Thursday, November 15, 2007

Ontario Deserves 67 More Seats

Some believe that the regions need more say and an “effective” and “elected” senate is the best way of achieving a balance between population centers in Eastern Canada and the rest of us. Harper seems to be of that mind.

The problem is two fold. First such an argument rests on a false contrast; seats in the House of Commons are supposed to be assigned on basis of population, but in actuality that is not the case. For example, PEI has a population of 135,851 and has 4 MPs and people in the Federal riding of Oak Ridges Markham has a population of 169, 642 obviously only has 1 MP. In other words, a vote in Oak Ridges Markham has less the 5th the value of a vote cast in riding of Charlottetown. Harper’s planned increase in the number of seats does not go nearly far enough. The government would have to add a lot more than just 22 seats to insure that no province is overrepresented and no province underrepresented.

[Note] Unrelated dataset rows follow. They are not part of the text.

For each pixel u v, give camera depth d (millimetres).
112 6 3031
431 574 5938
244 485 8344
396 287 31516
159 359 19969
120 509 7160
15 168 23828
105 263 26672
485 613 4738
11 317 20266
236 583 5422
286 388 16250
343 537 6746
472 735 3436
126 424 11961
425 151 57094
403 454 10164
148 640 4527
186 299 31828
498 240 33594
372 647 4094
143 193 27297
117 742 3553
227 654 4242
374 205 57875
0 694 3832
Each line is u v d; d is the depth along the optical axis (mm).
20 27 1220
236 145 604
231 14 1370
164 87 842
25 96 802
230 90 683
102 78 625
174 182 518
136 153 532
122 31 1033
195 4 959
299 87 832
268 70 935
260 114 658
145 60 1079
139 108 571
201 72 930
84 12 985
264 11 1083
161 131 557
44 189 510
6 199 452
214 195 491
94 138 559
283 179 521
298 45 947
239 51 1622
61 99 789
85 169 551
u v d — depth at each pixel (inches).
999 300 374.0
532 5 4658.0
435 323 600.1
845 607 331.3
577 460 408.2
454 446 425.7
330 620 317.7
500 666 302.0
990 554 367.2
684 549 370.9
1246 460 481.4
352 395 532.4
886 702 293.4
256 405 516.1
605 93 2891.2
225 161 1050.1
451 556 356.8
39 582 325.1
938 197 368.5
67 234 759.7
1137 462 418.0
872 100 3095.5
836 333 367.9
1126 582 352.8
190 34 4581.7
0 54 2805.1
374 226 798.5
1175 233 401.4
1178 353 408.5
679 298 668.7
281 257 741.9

Of course no government would ever dare take away seats from a particular province or region and even if they were so bold there are constitutional hurdles. For example no province can have less MPs than senators. This means that it more or less impossible for PEI and the territories to be anything other than outliers. They would still be over represented.

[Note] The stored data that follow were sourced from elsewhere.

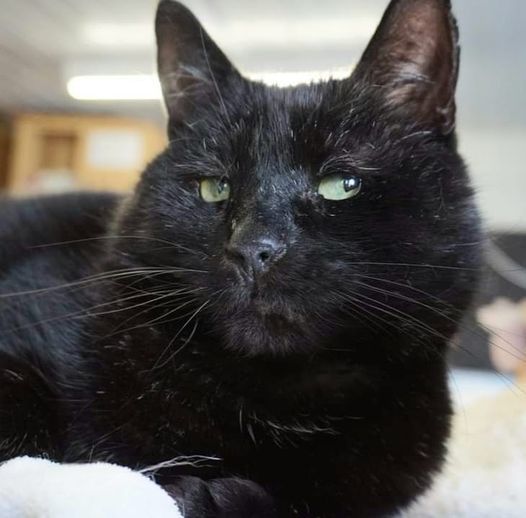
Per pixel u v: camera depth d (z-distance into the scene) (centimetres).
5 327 24
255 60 87
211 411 21
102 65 93
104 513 15
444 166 23
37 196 32
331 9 74
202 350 22
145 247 23
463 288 23
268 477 21
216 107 25
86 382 22
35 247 27
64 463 21
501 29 76
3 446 21
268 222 21
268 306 21
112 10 76
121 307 23
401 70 24
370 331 22
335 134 23
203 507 18
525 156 102
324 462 22
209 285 21
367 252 21
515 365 44
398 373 23
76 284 25
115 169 119
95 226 28
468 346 31
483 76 87
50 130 121
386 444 22
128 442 21
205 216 23
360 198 22
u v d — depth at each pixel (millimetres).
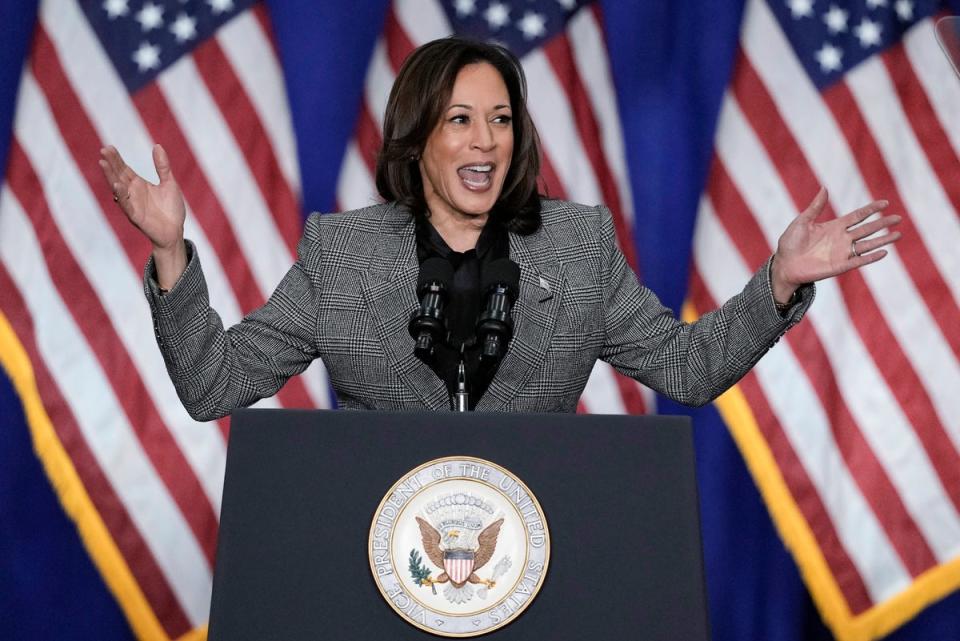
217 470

However, if the government would commit to an MP for every 70,000 people, things would be more or less equal everywhere else. Such a commitment to fairness would see Ontario gain 67 seats, Quebec 32, BC 23, Alberta 19, and Manitoba, Nova Scotia 2 each. All told, 145 seats should be added, most of those in urban areas and nearly half in Ontario.

However, even if Ontario, BC and Alberta and Quebec were to given their proper allotment of House of Commons Seats, there is still no need for the Senate. Whatever regional concerns a population of a lesser populated province might have are taken care of by the very fact that live in a such a province. This becomes readily apparent when instead of looking at what province has more clout, as if that makes any sense whatsoever, one instead compares how much clout various populations have. Indeed, the 135,851 in PEI have, for example, a million times the political clout of the 169, 642 people in the Federal riding of Oak Ridges Markham. Indeed, not only do the 135,581 people in PEI have the power to determine everything under provincial jurisdiction, and provincial representation, but they have also have 4 MPs to Oak Ridges Markham one MP. Giving the 135,851 people in PEI the same number of “effective” senators, as per the Triple E Senate model for instance, as 12.1 million Ontarians is grossly undemocratic.

All told, what should happen is the government should add those 145 extra seats. Fairness requires it. The government should then seek to abolish the Senate to pay for such an expansion. The current senate serves no purpose and reformed senate is an affront to democracy. The provinces abolished their senates. Federal government should follow in their footsteps. Let Canada would then join the club unicameral states. Canada would be in good company. New Zealand, Denmark, Finland, Israel, Sweden, Iceland, Liechtenstein, South Korea and Portugal are all unicameral.

3 comments:

Anonymous said...

I agree to an extent about what you say...but the government should start over rather than adding more politicians to Parliament.

Anonymous said...

Koby,

I have devised a proposal that may help to address your concerns.

Ontario will get 32 more seats to move up to 140.

Quebec gets 25 more seats to move up to 100.

BC gets 18 more seats to move up to 52.

Alberta gets 10 more seats to move up to 38.

This would be an addition of 86. Half will be elected by constituency, half will be by province wide closed lists.

So it will be 70-70 for Ontario.

So it will be 50-50 for Quebec.

So it will be 26-26 for BC.

So it will be 19-19 for Alberta.

This will be coupled with the abolishment of the Senate. The seats in the other provinces stay the same with half of them elected by closed lists.

Gord said...

I think we need to look at both issues together. Harper is addressing under-representation in the House of Commons and the problem posed by an archaic senate model in which senators effectively represent prime ministers rather than the public. He is taking this approach because of problems he faces with an appointed body that lacks accountability to the electorate. The problem is that this "partial reform" will probably further ingrain a senate representation formula that grossly unfair to BC and Alberta (both provinces have about half the senators of Nova Scotia and New Brunswick, even though BC and Alberta populations are 3 1/2 to 5 1/2 times those of NB and NS.

I agree it IS much more likely that we will successfully abolish the Senate than achieve any changes to create a senate with any sort of fair represenation formula.